The gap to proprietary frontier models has narrowed to months, not years.
🧠 The Architecture Breakthrough
V4’s headline feature isn’t just benchmarks — it’s the attention mechanism. Standard transformer attention scales quadratically with context length, which makes 1-million-token contexts prohibitively expensive. DeepSeek solved this with a hybrid approach:
- Compressed Sparse Attention (CSA): Compresses the KV cache by 4x, then uses a lightning indexer to retrieve the top-k most relevant entries for each query
- Heavily Compressed Attention (HCA): Aggressive 128x compression with dense attention over the compressed representation — a cheap global view of distant tokens
- FP4 quantization for MoE expert weights — halves memory vs FP8
The result at 1M tokens:
| FLOPs vs V3.2 | KV Cache vs V3.2 | |
|---|---|---|
| V4-Pro | 27% (3.7x lower) | 10% (9.5x smaller) |
| V4-Flash | 10% (9.8x lower) | 7% (13.7x smaller) |
A 10x smaller KV cache means roughly 10x more concurrent long-context sessions per GPU. This is what makes million-token agents economically viable.
💰 Pricing and Availability
DeepSeek hasn’t published final API pricing for V4 yet, but based on their history of undercutting OpenAI and Anthropic by 10-15x, expect:
- V4-Flash: Significantly under $1/million input tokens
- V4-Pro: Well under $5/million input tokens (vs GPT-5.5 at $5/$30 and Opus 4.7 at $5/$25)
Available now via:
- API:
deepseek-v4-proanddeepseek-v4-flash(OpenAI and Anthropic compatible) - Chat: chat.deepseek.com
- Open weights: Hugging Face (DeepSeek collection)
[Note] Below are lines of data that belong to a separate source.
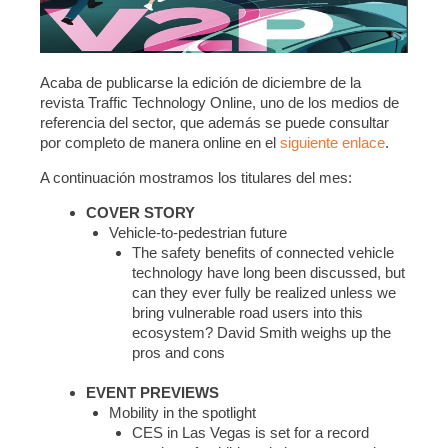
Acaba de publicarse la edición de diciembre de la
revista Traffic Technology Online, uno de los medios de
referencia del sector, que además se puede consultar
por completo de manera online en el
siguiente enlace
.
A continuación mostramos los titulares del mes:
COVER STORY
Vehicle-to-pedestrian future
The safety benefits of connected vehicle
technology have long been discussed, but
can they ever fully be realized unless we
bring vulnerable road users into this
ecosystem? David Smith weighs up the
pros and cons
EVENT PREVIEWS
Mobility in the spotlight
CES in Las Vegas is set for a record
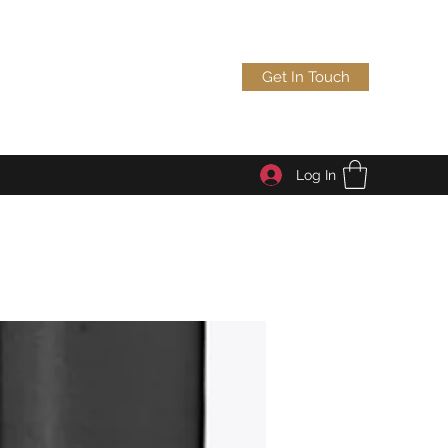
Get In Touch
Log In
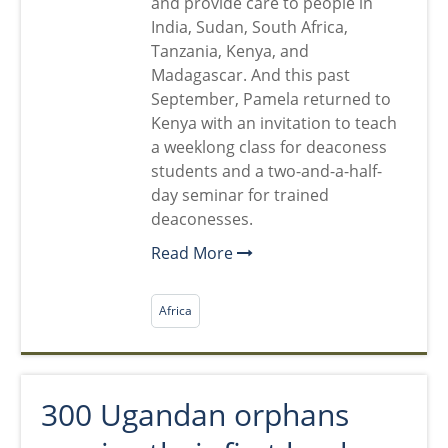
and provide care to people in
India, Sudan, South Africa,
Tanzania, Kenya, and
Madagascar. And this past
September, Pamela returned to
Kenya with an invitation to teach
a weeklong class for deaconess
students and a two-and-a-half-
day seminar for trained
deaconesses.
Read More
Africa
300 Ugandan orphans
V3 endpoints (deepseek-chat, deepseek-reasoner) retire July 24, 2026.
🇨🇳 Three Labs, Four Days
The timing matters. This week:
- Monday: Moonshot drops Kimi K2.6
- Wednesday: Alibaba drops Qwen 3.6-27B
- Thursday: DeepSeek drops V4
Three Chinese labs, three frontier open-source models, in under four days. Combined with Huawei announcing Ascend 950 chip support for DeepSeek V4, China is building a self-contained AI stack: Chinese weights, Chinese chips, Chinese inference software.
⚠️ What’s Still Missing
DeepSeek is candid about limitations:
- Multimodal: V4 is text-only. No images, audio, or video
- Knowledge gap: Trails Gemini 3.1 Pro on knowledge-heavy benchmarks
- Long-context ceiling: Retrieval accuracy degrades above 128K tokens (66% at 1M)
- Agentic coding: GPT-5.5 and Opus 4.7 still lead on Terminal Bench and SWE Pro
- Architecture complexity: DeepSeek calls V4 “relatively complex” and plans to simplify future versions
🔍 THE BOTTOM LINE
The question isn’t whether open-source models can compete at the frontier anymore. DeepSeek V4 answers that: they can, and they’re cheaper. The question is what happens when million-token context windows become routine, when Chinese labs ship three frontier models in four days, and when the cost of frontier AI drops by 86% in a single release.
For developers: V4-Flash is your new default. For agent builders: the CSA/HCA architecture is what makes long-horizon agents economically viable. For everyone else: the AI you can run yourself just caught up with the AI you rent.